Pegasus WSC
- Category: World Sports Cars (WSC)
- Constructor: Pegasus Racing

Technical specifications
- Engine: BMW naturally-aspirated, mid-engined
- Tyres: Goodyear

Competition history
- Notable entrants: Pegasus Racing
- Notable drivers: Oliver Kuttner
- Debut: 1993 Grand Prix of Ohio
| Races | Wins |
| 4 | 0 (1 class) |
- Teams' Championships: 0
- Constructors' Championships: 0
- Drivers' Championships: 0

= Pegasus WSC =

The Pegasus WSC was a sports prototype racing car built by Pegasus Racing in 1993 to the World Sports Cars regulations.

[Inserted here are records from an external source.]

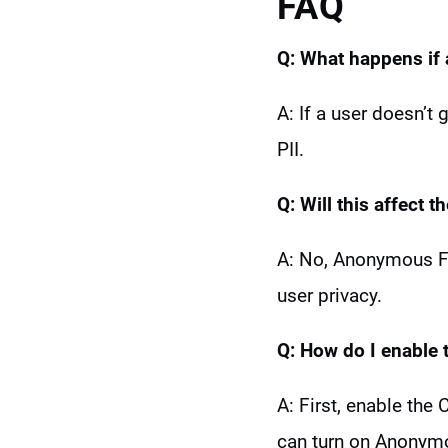
FAQ
Q: What happens if
A: If a user doesn’t
PII.
Q: Will this
affect t
A: No, Anonymous Fun
user privacy.
Q: How do I enable t
A: First, enable the
can turn on Anonymo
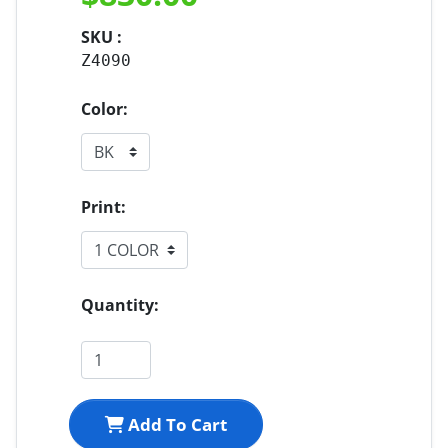
SKU :
Z4090
Color:
Print:
Quantity:
Add To Cart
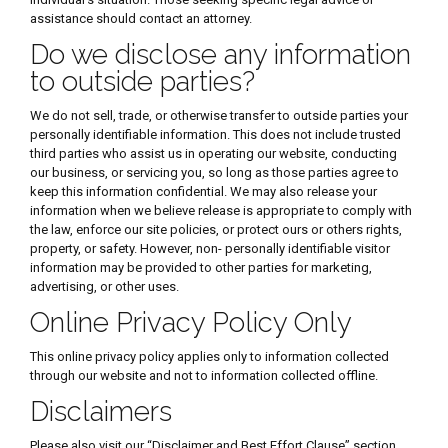
assistance should contact an attorney.
Do we disclose any information
to outside parties?
We do not sell, trade, or otherwise transfer to outside parties your
personally identifiable information. This does not include trusted
third parties who assist us in operating our website, conducting
our business, or servicing you, so long as those parties agree to
keep this information confidential. We may also release your
information when we believe release is appropriate to comply with
the law, enforce our site policies, or protect ours or others rights,
property, or safety. However, non- personally identifiable visitor
information may be provided to other parties for marketing,
advertising, or other uses.
Online Privacy Policy Only
This online privacy policy applies only to information collected
through our website and not to information collected offline.
Disclaimers
Please also visit our “Disclaimer and Best Effort Clause” section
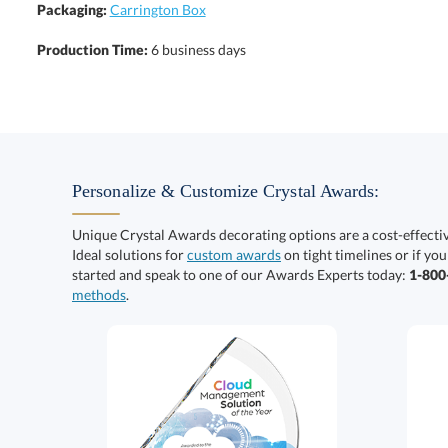
Packaging:
Carrington Box
Production Time:
6 business days
Personalize & Customize Crystal Awards:
Unique Crystal Awards decorating options are a cost-effect
Ideal solutions for
custom awards
on tight timelines or if you
started and speak to one of our Awards Experts today:
1-80
methods
.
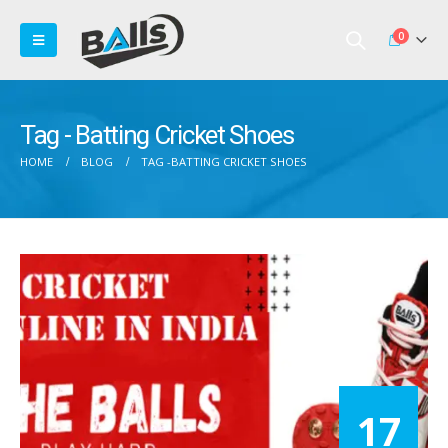
0
Tag - Batting Cricket Shoes
HOME
BLOG
TAG -
BATTING CRICKET SHOES
17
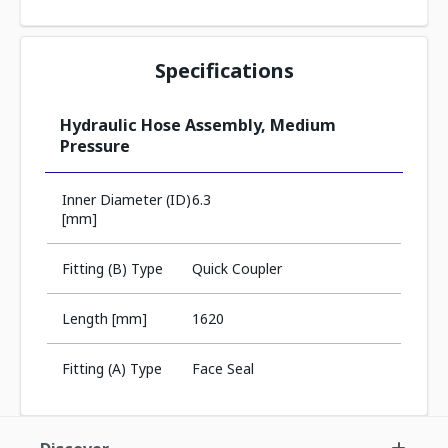
Specifications
Hydraulic Hose Assembly, Medium
Pressure
Inner Diameter (ID)
6.3
[mm]
Fitting (B) Type
Quick Coupler
Length [mm]
1620
Fitting (A) Type
Face Seal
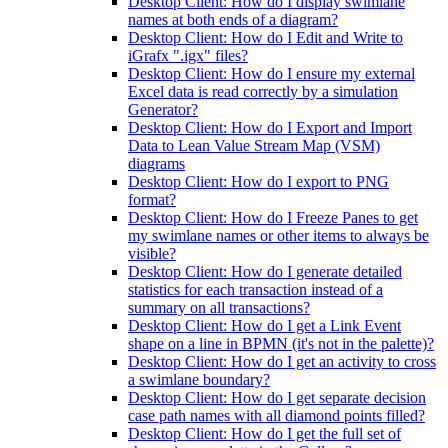
Desktop Client: How do I display swimlane
names at both ends of a diagram?
Desktop Client: How do I Edit and Write to
iGrafx ".igx" files?
Desktop Client: How do I ensure my external
Excel data is read correctly by a simulation
Generator?
Desktop Client: How do I Export and Import
Data to Lean Value Stream Map (VSM)
diagrams
Desktop Client: How do I export to PNG
format?
Desktop Client: How do I Freeze Panes to get
my swimlane names or other items to always be
visible?
Desktop Client: How do I generate detailed
statistics for each transaction instead of a
summary on all transactions?
Desktop Client: How do I get a Link Event
shape on a line in BPMN (it's not in the palette)?
Desktop Client: How do I get an activity to cross
a swimlane boundary?
Desktop Client: How do I get separate decision
case path names with all diamond points filled?
Desktop Client: How do I get the full set of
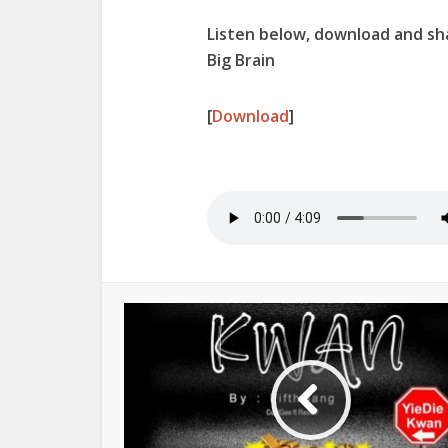
Listen below, download and sha
Big Brain
[
Download
]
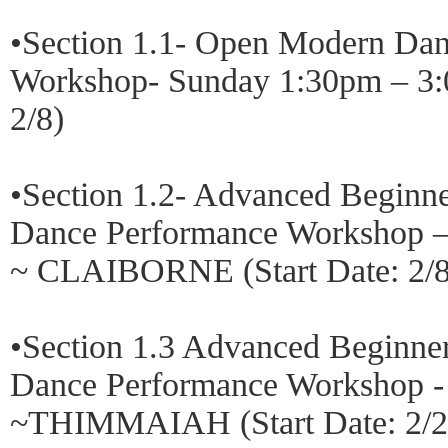
•Section 1.1- Open Modern Da
Workshop- Sunday 1:30pm – 3:
2/8)
•Section 1.2- Advanced Beginn
Dance Performance Workshop –
~ CLAIBORNE (Start Date: 2/8
•Section 1.3 Advanced Beginner
Dance Performance Workshop -
~THIMMAIAH (Start Date: 2/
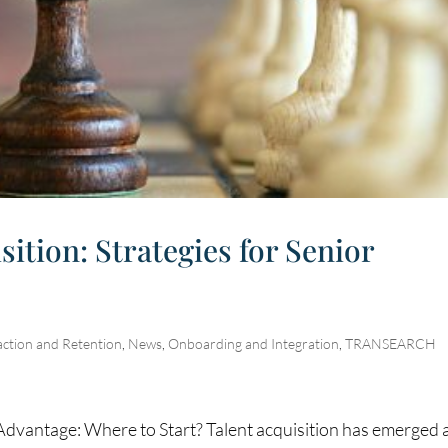
ition: Strategies for Senior
action and Retention
,
News
,
Onboarding and Integration
,
TRANSEARCH
Advantage: Where to Start? Talent acquisition has emerged 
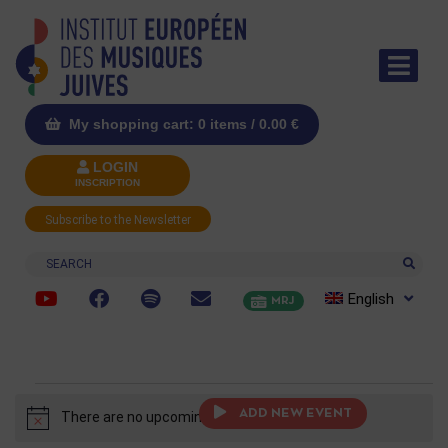
My shopping cart: 0 items /
0.00
€
LOGIN
INSCRIPTION
Subscribe to the Newsletter
Search
English
MRJ
ADD NEW EVENT
There are no upcoming events.
Notice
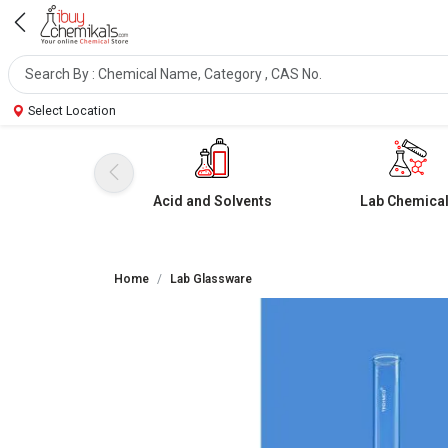
Select Location
Acid and Solvents
Lab Chemica
Home
Lab Glassware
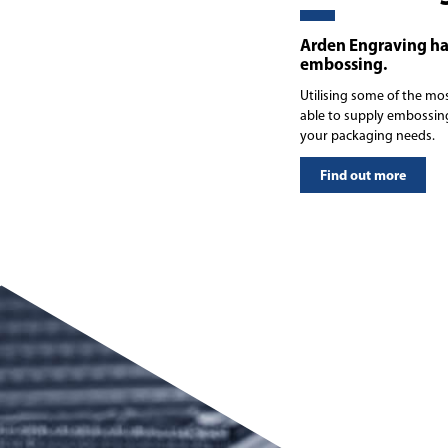
Arden Engraving ha
embossing.
Utilising some of the mo
able to supply embossing
your packaging needs.
Find out more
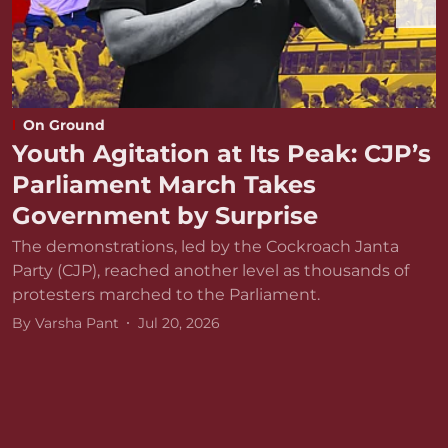
On Ground
Youth Agitation at Its Peak: CJP’s
Parliament March Takes
Government by Surprise
The demonstrations, led by the Cockroach Janta
Party (CJP), reached another level as thousands of
protesters marched to the Parliament.
By
Varsha Pant
Jul 20, 2026
D
r
v
B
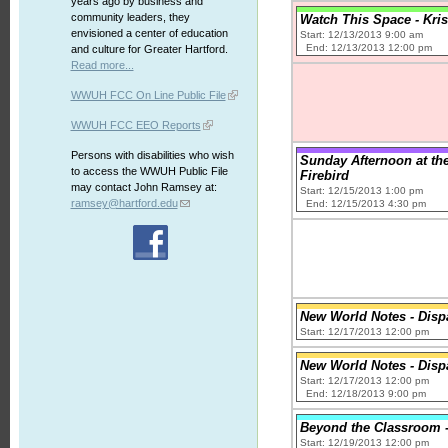
years ago by business and
community leaders, they
Watch This Space - Kri
envisioned a center of education
Start: 12/13/2013 9:00 am
End: 12/13/2013 12:00 pm
and culture for Greater Hartford.
Read more...
WWUH FCC On Line Public File
WWUH FCC EEO Reports
Persons with disabilities who wish
Sunday Afternoon at the
to access the WWUH Public File
Firebird
may contact John Ramsey at:
Start: 12/15/2013 1:00 pm
ramsey@hartford.edu
End: 12/15/2013 4:30 pm
New World Notes - Disp
Start: 12/17/2013 12:00 pm
New World Notes - Disp
Start: 12/17/2013 12:00 pm
End: 12/18/2013 9:00 pm
Beyond the Classroom - 
Start: 12/19/2013 12:00 pm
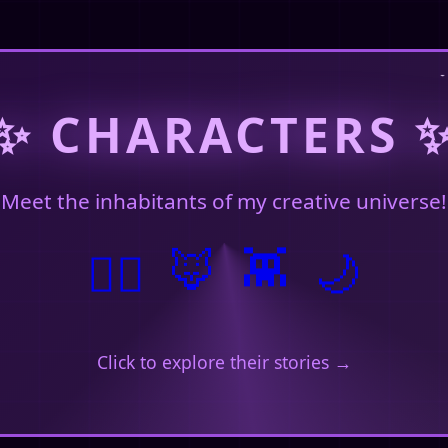
January 29, 2026
✨ CHARACTERS 
Meet the inhabitants of my creative universe!
January 28, 2026
🦊
🧙‍♀️
👾
🌙
 here. 🌸
Click to explore their stories →
Just now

Originally built as a Lotus Esprit, the Pegasus WSC featured significantly modified bodywork and a naturally aspirated BMW engine in place of the usual Lotus 900 series unit. The car was used in a handful of races before being replaced by a new car, derived from the Argo JM16.

==Racing history==
In 1993, IMSA GT Championship team Pegasus Racing opted to rebuild a third-generation Lotus Esprit to the new World Sports Cars (WSC) regulations. The resulting car had heavily modified bodywork, and, in place of the usual Lotus 900 series engine, a naturally-aspirated BMW unit was installed. The car's debut came at the sixth round of the IMSA season, which was the Grand Prix of Ohio, with Oliver Kuttner behind the wheel; it would not prove to be successful, as a mechanical problem forced him to retire from 19th, and saw him classified 17th, and last. Kuttner next drove the car two rounds later, at the Road America 500; however, an engine failure after 6 laps restricted him to 41st overall. Mechanical issues struck again at the next race, held at Laguna Seca, but Kuttner's 44 laps were enough to secure the WSC class victory, and 12th overall. The class victory was due to the #43 Scandia Kudzu DG-2 (another WSC car) failed after 38 laps. Kuttner then entered the next round of the series, which was the Portland Grand Prix; for the first time, he was able to finish the race, albeit in 12th overall and second in class. This would prove to be the WSC's last race, as Pegasus Racing opted to build a new car, based on the Argo JM16, for the following season.